*Work to complete*
Each record below is to be reproduced without any change.

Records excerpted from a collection
****************
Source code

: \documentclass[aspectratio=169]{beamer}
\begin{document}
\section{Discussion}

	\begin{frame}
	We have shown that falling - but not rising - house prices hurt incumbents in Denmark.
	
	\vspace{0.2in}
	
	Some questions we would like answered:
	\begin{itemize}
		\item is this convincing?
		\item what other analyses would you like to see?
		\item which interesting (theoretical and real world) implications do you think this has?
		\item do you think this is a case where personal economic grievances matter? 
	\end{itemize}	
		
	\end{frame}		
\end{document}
****************
*Answer box*
Source code

: \documentclass[aspectratio=169]{beamer}
\begin{document}
\section{Discussion}

	\begin{frame}
	We have shown that falling - but not rising - house prices hurt incumbents in Denmark.
	
	\vspace{0.2in}
	
	Some questions we would like answered:
	\begin{itemize}
		\item is this convincing?
		\item what other analyses would you like to see?
		\item which interesting (theoretical and real world) implications do you think this has?
		\item do you think this is a case where personal economic grievances matter? 
	\end{itemize}	
		
	\end{frame}		
\end{document}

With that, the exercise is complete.